> Text to read:
★ ★ ★ ★ ★

Woe to me!
I was Walmart last Saturday and I accidentally dropped a $10 bill onto the floor. By the time I discovered the loss, it was a goner. I had hoped someone would turn it in at the desk, but hope is the stuff that dreams are made of, and my $10 bill went to live with someone else.
I can still remember the days when the loss of a mere $10 wouldn't have had such an impact on my life. As I wandered the aisles looking for my runaway bill, I was almost in tears. Why did I care so much, I wondered. It was just $10 - a meal at McDonald's, a stop at Starbuck's, drinks at the drive thru... Then it hit me. I don't do those things anymore.
Now my $10 is for vanishing into my gas tank to buy me a few more trips. $10 gets me two gallons of milk or mailing a package to my husband overseas or a (very) small bag of groceries. That's why it hurt so much to lose it. It suddenly seemed like a precious lot.
The me that remembers abundance argues with the me that cries over a lost $10. The old me says that giving the kids water to drink at meals instead of milk or juice is not very nutritional. The thrifty me reminds her that Americans tend to be over sugared and soaked in fat, and in many other countries water is a beverage, not a punishment. The new, thrifty me usually wins. She has to.

★ ★ ★ ★ ★

> Records shown:
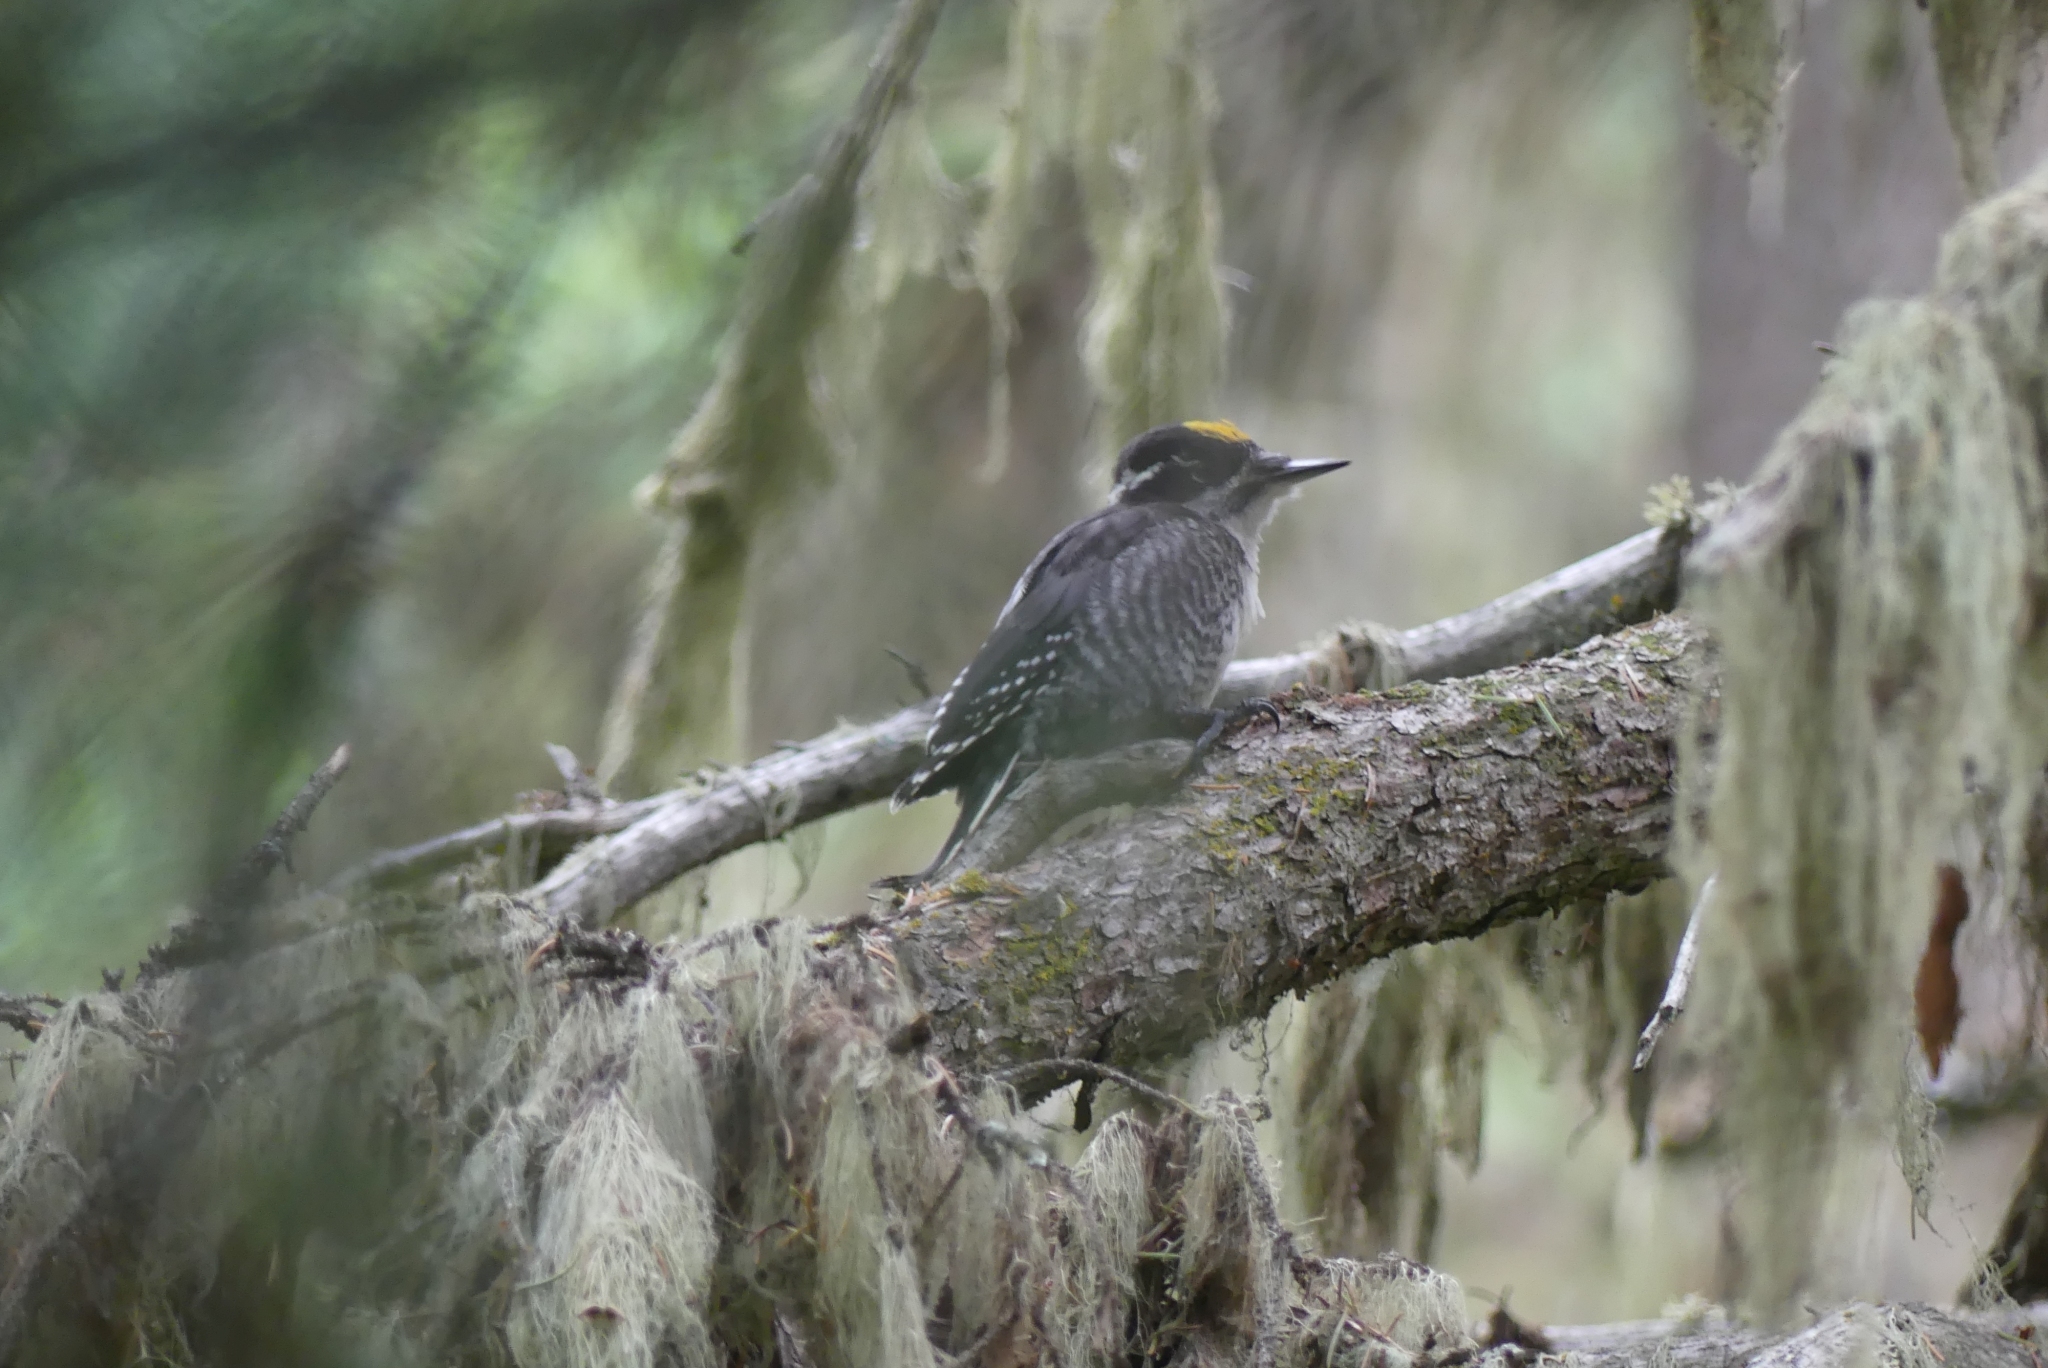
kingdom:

★ ★ ★ ★ ★

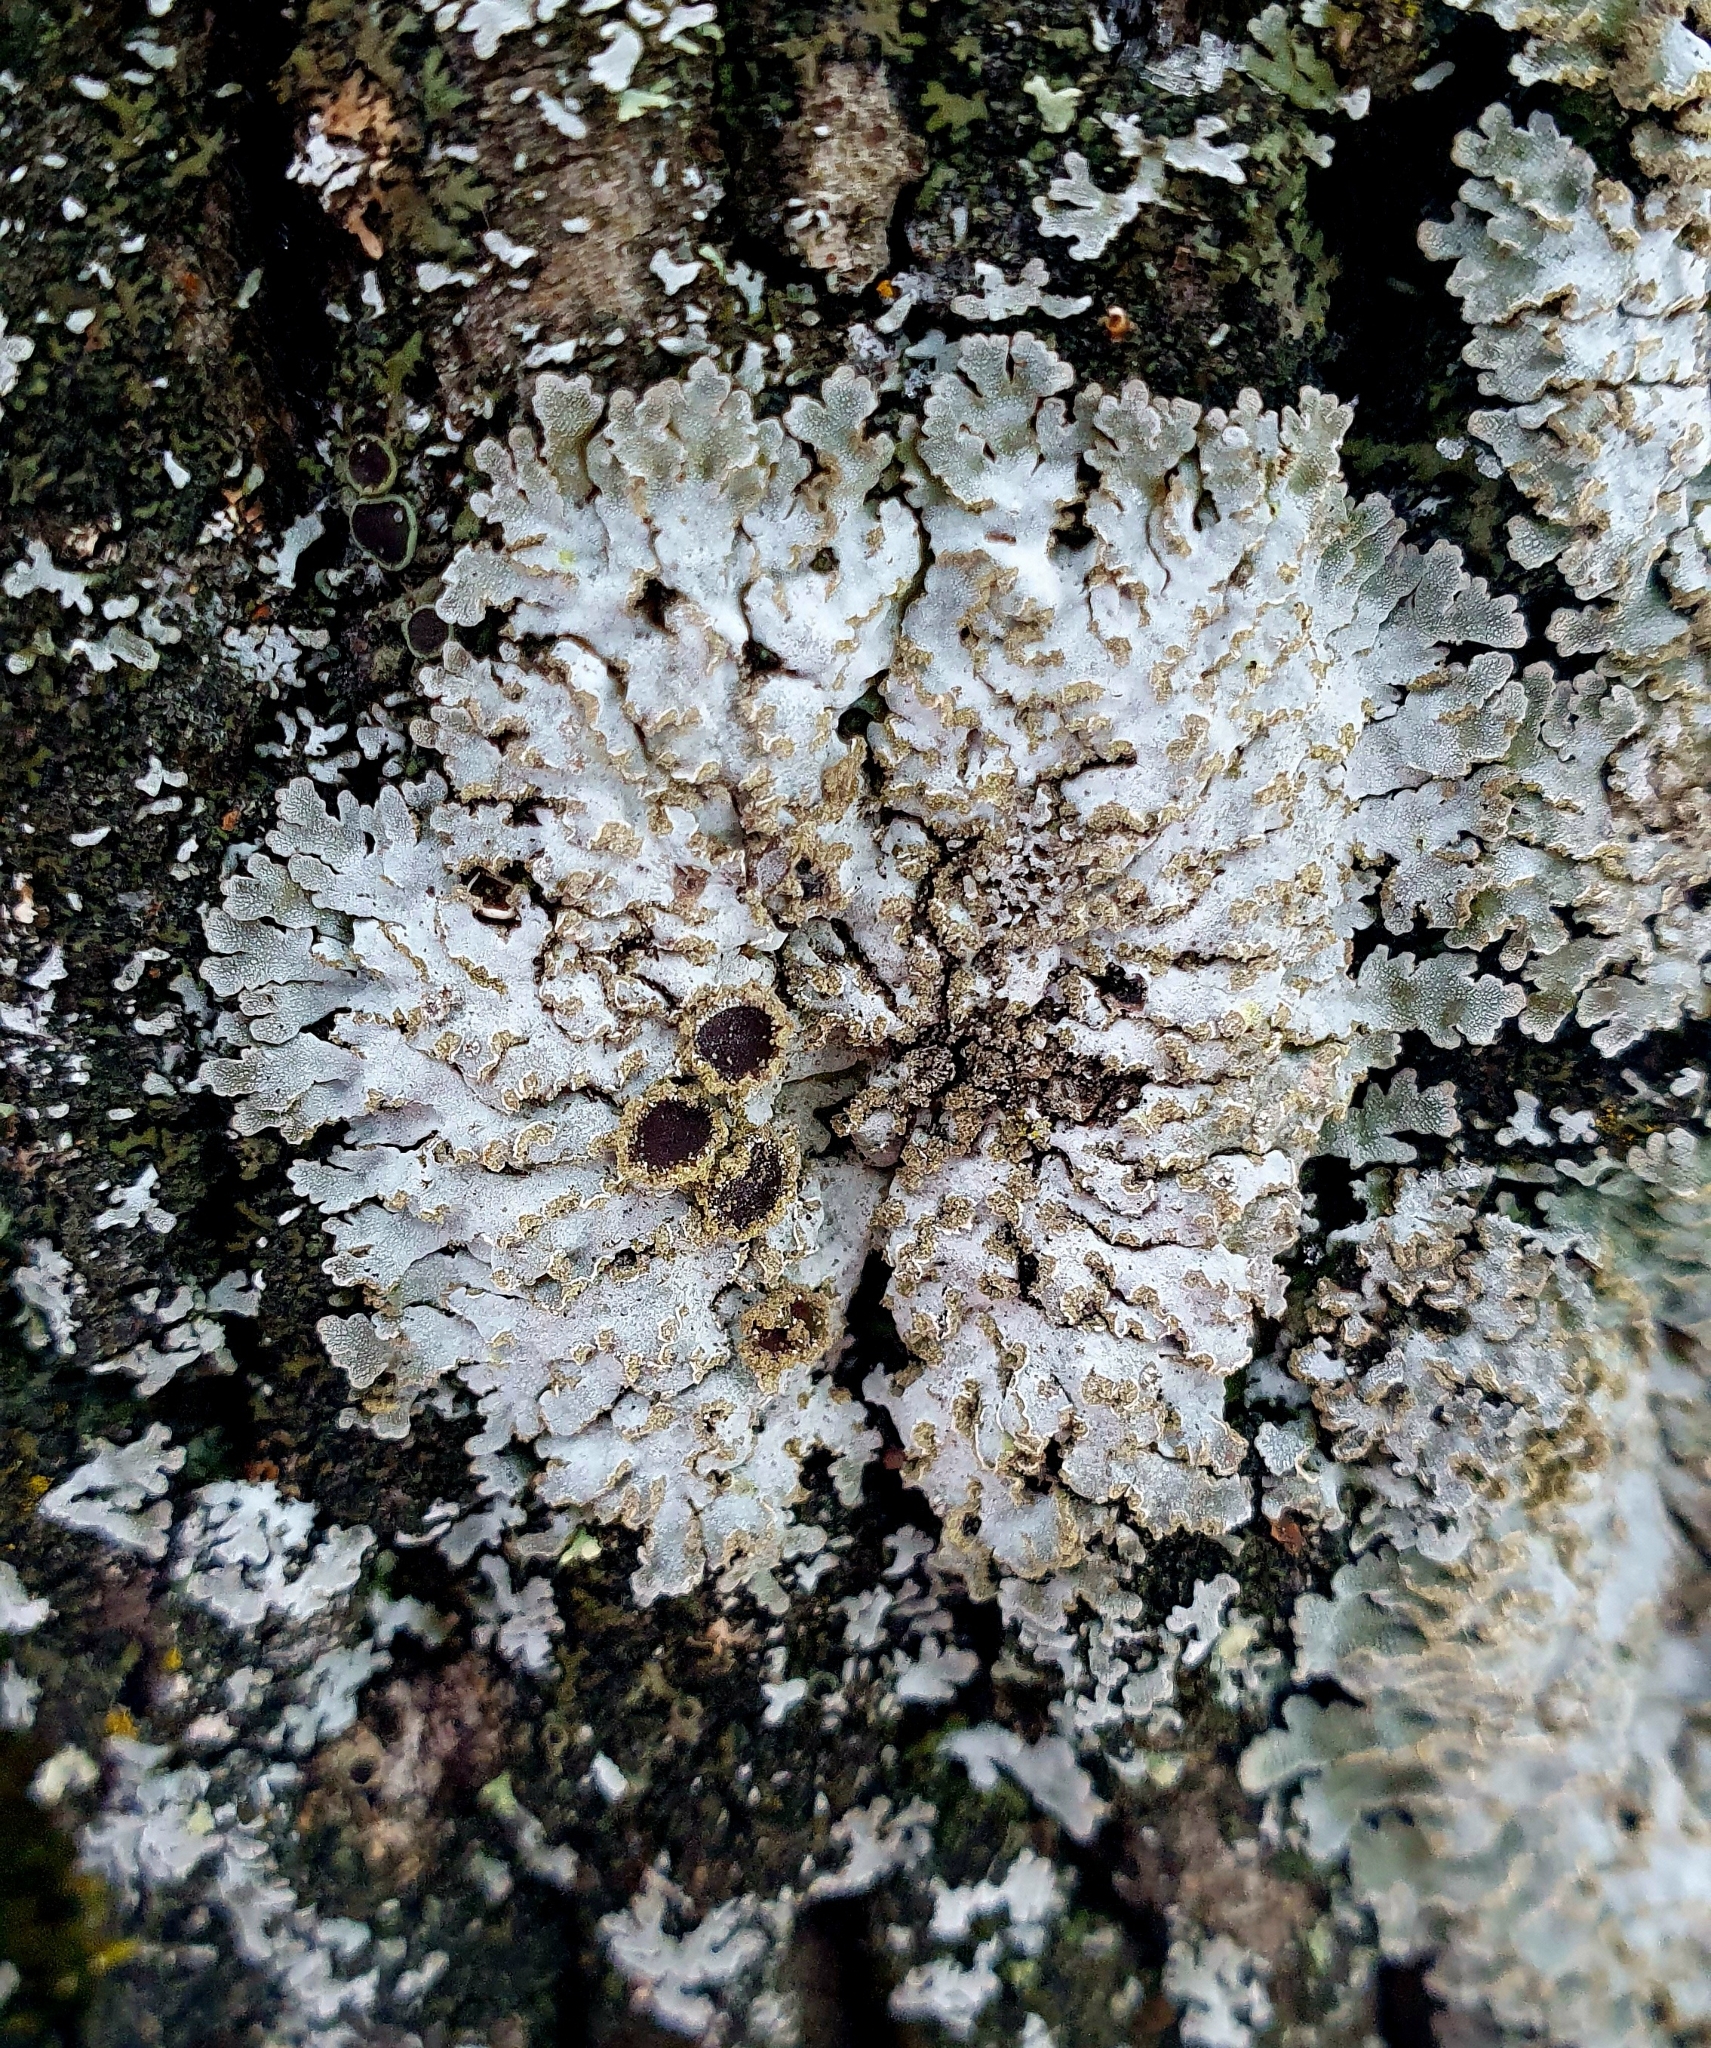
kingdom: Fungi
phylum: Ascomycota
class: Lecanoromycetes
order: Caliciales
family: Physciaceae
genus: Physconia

★ ★ ★ ★ ★

> Work to complete:
(a) In the post about the lost $10 bill, in what store did the writer drop the bill?
(b) Carry on the post about the lost $10 bill, beginning after its final sentence.

> Per-task outputs:
(a) Walmart

(b)
The Dallas Morning News reported today that grocery prices are set to skyrocket. Huh? Isn't that old news? I thought they already did skyrocket! The thought that they may go higher makes me want to weep over my lost $10 all over again.
Bread has increased by 5.4% over the last year. That's because it's been a bad few years for wheat. It went from $3.50 a bushel in 2005 to $8.55 by January. All wheat products from pancake mix to pumpernickel go up. Fortunately, I still get my bread at less then a quarter a loaf, but still. What about donuts, cake and cookies?
It's time to look elsewhere. Some cultures don't depend on wheat as much as we do. Rice, beans, potatoes... they all make delicious starches for our table. How about growing sprouts in the kitchen for greenery instead of always buying high priced veggies that have been shipped from Timbuktu? It's easy, tasty, cheap and satisfying.
I've also been growing lettuce and cabbage all winter. At Christmas and Thanksgiving we had the best organic salads. They were fresh (picked minutes before eating), cheap (how much does a lettuce seed and some recycled dirt cost?) and gratifying. My youngest son was proud to help me cut lettuce for the table, lettuce he himself had helped to grow.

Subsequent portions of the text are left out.